** RECORDED DATA follows **
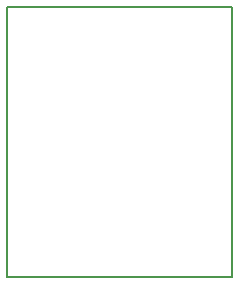
<source format=gbr>
G04 #@! TF.FileFunction,Profile,NP*
%FSLAX46Y46*%
G04 Gerber Fmt 4.6, Leading zero omitted, Abs format (unit mm)*
G04 Created by KiCad (PCBNEW 4.0.2+e4-6225~38~ubuntu16.04.1-stable) date Fri 29 Jul 2016 04:20:05 PM PDT*
%MOMM*%
G01*
G04 APERTURE LIST*
%ADD10C,0.100000*%
%ADD11C,0.150000*%
G04 APERTURE END LIST*
D10*
D11*
X144780000Y-118110000D02*
X163830000Y-118110000D01*
X163830000Y-95250000D02*
X144780000Y-95250000D01*
X163830000Y-95250000D02*
X163830000Y-118110000D01*
X144780000Y-118110000D02*
X144780000Y-95250000D01*
M02*

</source>
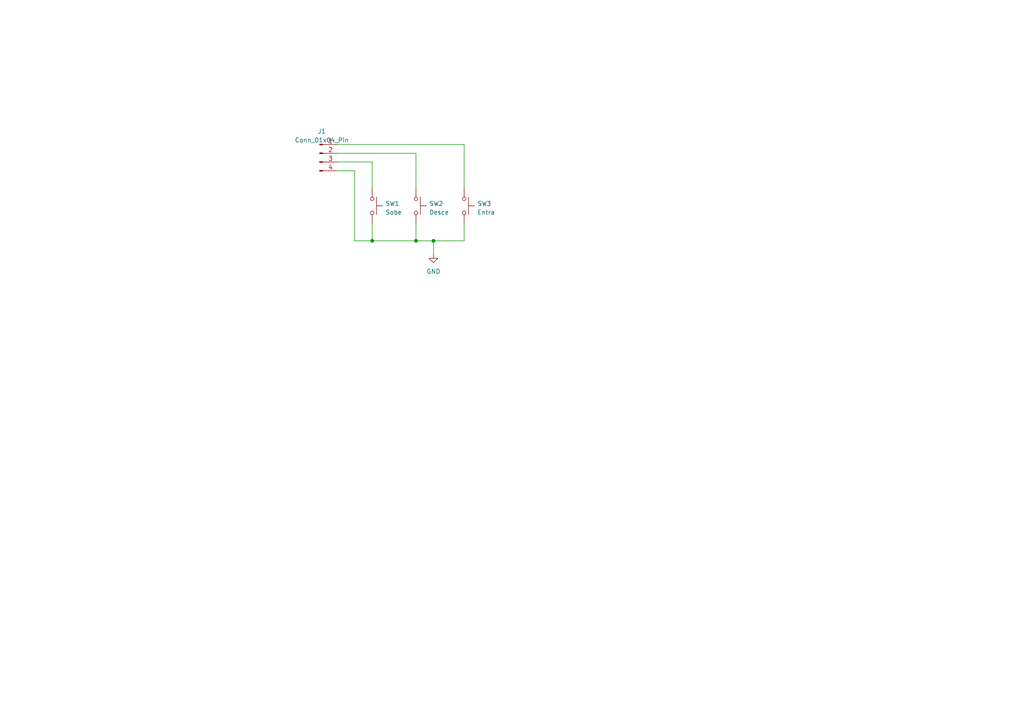
<source format=kicad_sch>
(kicad_sch (version 20230121) (generator eeschema)

  (uuid 29fb887a-fa62-4c33-8481-3b5c8bbe50ab)

  (paper "A4")

  

  (junction (at 125.73 69.85) (diameter 0) (color 0 0 0 0)
    (uuid 19d79628-8af7-40a3-92ed-e2a73b85ab19)
  )
  (junction (at 120.65 69.85) (diameter 0) (color 0 0 0 0)
    (uuid 62611ef9-8262-4eab-8679-b8d4f56cbee8)
  )
  (junction (at 107.95 69.85) (diameter 0) (color 0 0 0 0)
    (uuid a69b352d-0054-4145-9129-18a2c92266da)
  )

  (wire (pts (xy 107.95 64.77) (xy 107.95 69.85))
    (stroke (width 0) (type default))
    (uuid 07b217f3-9033-4cbb-bdc1-36c335c0a932)
  )
  (wire (pts (xy 107.95 46.99) (xy 107.95 54.61))
    (stroke (width 0) (type default))
    (uuid 18e13876-705c-4377-bfc7-d2660735b804)
  )
  (wire (pts (xy 102.87 69.85) (xy 107.95 69.85))
    (stroke (width 0) (type default))
    (uuid 26aa1ea9-4b44-4a96-9c35-9162c058b706)
  )
  (wire (pts (xy 107.95 69.85) (xy 120.65 69.85))
    (stroke (width 0) (type default))
    (uuid 2733e1b8-78b4-4951-aa7a-f6b9b2d6fd62)
  )
  (wire (pts (xy 102.87 49.53) (xy 102.87 69.85))
    (stroke (width 0) (type default))
    (uuid 39a7cfde-c99b-4a18-8411-dc7f69bbc84c)
  )
  (wire (pts (xy 97.79 49.53) (xy 102.87 49.53))
    (stroke (width 0) (type default))
    (uuid 5feec20a-b4b3-4774-a195-e7a12278d820)
  )
  (wire (pts (xy 120.65 64.77) (xy 120.65 69.85))
    (stroke (width 0) (type default))
    (uuid 79dd982c-e8de-4102-9a41-eeb9b5914202)
  )
  (wire (pts (xy 97.79 46.99) (xy 107.95 46.99))
    (stroke (width 0) (type default))
    (uuid 90a47a4a-37ed-419d-a637-c296ea402b1d)
  )
  (wire (pts (xy 120.65 44.45) (xy 120.65 54.61))
    (stroke (width 0) (type default))
    (uuid 963fbad4-26ac-4205-abbc-317f7a1dd2a0)
  )
  (wire (pts (xy 97.79 44.45) (xy 120.65 44.45))
    (stroke (width 0) (type default))
    (uuid 9c201b6d-9d1a-4d14-a29c-c0885b098b0b)
  )
  (wire (pts (xy 120.65 69.85) (xy 125.73 69.85))
    (stroke (width 0) (type default))
    (uuid 9e40973f-73b0-47b5-920d-d715afd1b1ce)
  )
  (wire (pts (xy 134.62 41.91) (xy 134.62 54.61))
    (stroke (width 0) (type default))
    (uuid aad23b31-95b6-4ab8-82c5-7b6b177f63d9)
  )
  (wire (pts (xy 125.73 69.85) (xy 134.62 69.85))
    (stroke (width 0) (type default))
    (uuid cd732d6b-1e40-4dd2-aad4-48da01f46d5d)
  )
  (wire (pts (xy 97.79 41.91) (xy 134.62 41.91))
    (stroke (width 0) (type default))
    (uuid d36b735d-3a62-475b-b301-32fa3ebdcc35)
  )
  (wire (pts (xy 134.62 69.85) (xy 134.62 64.77))
    (stroke (width 0) (type default))
    (uuid e98fee97-09ee-4acb-b9f8-a2d8aac682fc)
  )
  (wire (pts (xy 125.73 69.85) (xy 125.73 73.66))
    (stroke (width 0) (type default))
    (uuid fe617591-d998-4ebd-a9c1-9156e7d026b8)
  )

  (symbol (lib_id "Switch:SW_Push") (at 107.95 59.69 270) (unit 1)
    (in_bom yes) (on_board yes) (dnp no) (fields_autoplaced)
    (uuid 241e909b-b37e-438c-ba91-c7dfeab6afed)
    (property "Reference" "SW1" (at 111.76 59.055 90)
      (effects (font (size 1.27 1.27)) (justify left))
    )
    (property "Value" "Sobe" (at 111.76 61.595 90)
      (effects (font (size 1.27 1.27)) (justify left))
    )
    (property "Footprint" "Custom:SW_PUSH_6mm" (at 113.03 59.69 0)
      (effects (font (size 1.27 1.27)) hide)
    )
    (property "Datasheet" "~" (at 113.03 59.69 0)
      (effects (font (size 1.27 1.27)) hide)
    )
    (pin "1" (uuid e729111a-c37e-41d0-a082-bc8cc112805b))
    (pin "2" (uuid 06632b85-1c96-4868-89e2-b45491ddf0eb))
    (instances
      (project "botoes"
        (path "/29fb887a-fa62-4c33-8481-3b5c8bbe50ab"
          (reference "SW1") (unit 1)
        )
      )
    )
  )

  (symbol (lib_id "power:GND") (at 125.73 73.66 0) (unit 1)
    (in_bom yes) (on_board yes) (dnp no) (fields_autoplaced)
    (uuid 70961b89-30cd-4fea-841d-5f8ca6fd4b3d)
    (property "Reference" "#PWR01" (at 125.73 80.01 0)
      (effects (font (size 1.27 1.27)) hide)
    )
    (property "Value" "GND" (at 125.73 78.74 0)
      (effects (font (size 1.27 1.27)))
    )
    (property "Footprint" "" (at 125.73 73.66 0)
      (effects (font (size 1.27 1.27)) hide)
    )
    (property "Datasheet" "" (at 125.73 73.66 0)
      (effects (font (size 1.27 1.27)) hide)
    )
    (pin "1" (uuid 2fd535ee-bf96-45a8-a2de-9547344cae01))
    (instances
      (project "botoes"
        (path "/29fb887a-fa62-4c33-8481-3b5c8bbe50ab"
          (reference "#PWR01") (unit 1)
        )
      )
    )
  )

  (symbol (lib_id "Switch:SW_Push") (at 120.65 59.69 270) (unit 1)
    (in_bom yes) (on_board yes) (dnp no) (fields_autoplaced)
    (uuid 8ea1e9cc-62d0-4cb1-b546-8ca6d35893bd)
    (property "Reference" "SW2" (at 124.46 59.055 90)
      (effects (font (size 1.27 1.27)) (justify left))
    )
    (property "Value" "Desce" (at 124.46 61.595 90)
      (effects (font (size 1.27 1.27)) (justify left))
    )
    (property "Footprint" "Custom:SW_PUSH_6mm" (at 125.73 59.69 0)
      (effects (font (size 1.27 1.27)) hide)
    )
    (property "Datasheet" "~" (at 125.73 59.69 0)
      (effects (font (size 1.27 1.27)) hide)
    )
    (pin "1" (uuid f0a2cff0-b95d-4ea3-ae62-7d87e5e2f562))
    (pin "2" (uuid 2abe6f4e-b080-492c-9e42-a6e9a905738f))
    (instances
      (project "botoes"
        (path "/29fb887a-fa62-4c33-8481-3b5c8bbe50ab"
          (reference "SW2") (unit 1)
        )
      )
    )
  )

  (symbol (lib_id "Switch:SW_Push") (at 134.62 59.69 270) (unit 1)
    (in_bom yes) (on_board yes) (dnp no) (fields_autoplaced)
    (uuid a7d417da-4a20-45ce-aa68-0d5e9e2aef72)
    (property "Reference" "SW3" (at 138.43 59.055 90)
      (effects (font (size 1.27 1.27)) (justify left))
    )
    (property "Value" "Entra" (at 138.43 61.595 90)
      (effects (font (size 1.27 1.27)) (justify left))
    )
    (property "Footprint" "Custom:SW_PUSH_6mm" (at 139.7 59.69 0)
      (effects (font (size 1.27 1.27)) hide)
    )
    (property "Datasheet" "~" (at 139.7 59.69 0)
      (effects (font (size 1.27 1.27)) hide)
    )
    (pin "1" (uuid 2a691ade-8b2e-45a5-9ab2-f89dc1c5bc7e))
    (pin "2" (uuid 96261cde-50a1-4559-afab-26f85793ddf1))
    (instances
      (project "botoes"
        (path "/29fb887a-fa62-4c33-8481-3b5c8bbe50ab"
          (reference "SW3") (unit 1)
        )
      )
    )
  )

  (symbol (lib_id "Connector:Conn_01x04_Pin") (at 92.71 44.45 0) (unit 1)
    (in_bom yes) (on_board yes) (dnp no) (fields_autoplaced)
    (uuid ea2b096c-9c9d-451d-a8fa-735c9cd3c0f5)
    (property "Reference" "J1" (at 93.345 38.1 0)
      (effects (font (size 1.27 1.27)))
    )
    (property "Value" "Conn_01x04_Pin" (at 93.345 40.64 0)
      (effects (font (size 1.27 1.27)))
    )
    (property "Footprint" "Custom:PinHeader_1x04_P2.54mm_Vertical" (at 92.71 44.45 0)
      (effects (font (size 1.27 1.27)) hide)
    )
    (property "Datasheet" "~" (at 92.71 44.45 0)
      (effects (font (size 1.27 1.27)) hide)
    )
    (pin "1" (uuid af2d72c1-2ffb-4467-a80d-7ebdac300647))
    (pin "2" (uuid 84575c2c-ca40-472a-adab-20aab07a4aca))
    (pin "3" (uuid 9bb454a6-e1e8-4a87-8761-09014ba5c1c9))
    (pin "4" (uuid dca18671-e1cd-4aa5-80b3-1088326e55cb))
    (instances
      (project "botoes"
        (path "/29fb887a-fa62-4c33-8481-3b5c8bbe50ab"
          (reference "J1") (unit 1)
        )
      )
    )
  )

  (sheet_instances
    (path "/" (page "1"))
  )
)

</source>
** End of RECORDED DATA **
## REQUIRED WORK
A verbatim copy of the records is expected, from their first line through the line with "(junction (at 125.73", inclusive, with the pictures removed.

## RESULT OF THIS TASK
<source format=gbr>
G04 #@! TF.FileFunction,Profile,NP*
%FSLAX46Y46*%
G04 Gerber Fmt 4.6, Leading zero omitted, Abs format (unit mm)*
G04 Created by KiCad (PCBNEW 4.0.2+e4-6225~38~ubuntu16.04.1-stable) date Fri 29 Jul 2016 04:20:05 PM PDT*
%MOMM*%
G01*
G04 APERTURE LIST*
%ADD10C,0.100000*%
%ADD11C,0.150000*%
G04 APERTURE END LIST*
D10*
D11*
X144780000Y-118110000D02*
X163830000Y-118110000D01*
X163830000Y-95250000D02*
X144780000Y-95250000D01*
X163830000Y-95250000D02*
X163830000Y-118110000D01*
X144780000Y-118110000D02*
X144780000Y-95250000D01*
M02*

</source>
<source format=kicad_sch>
(kicad_sch (version 20230121) (generator eeschema)

  (uuid 29fb887a-fa62-4c33-8481-3b5c8bbe50ab)

  (paper "A4")

  

  (junction (at 125.73 69.85) (diameter 0) (color 0 0 0 0)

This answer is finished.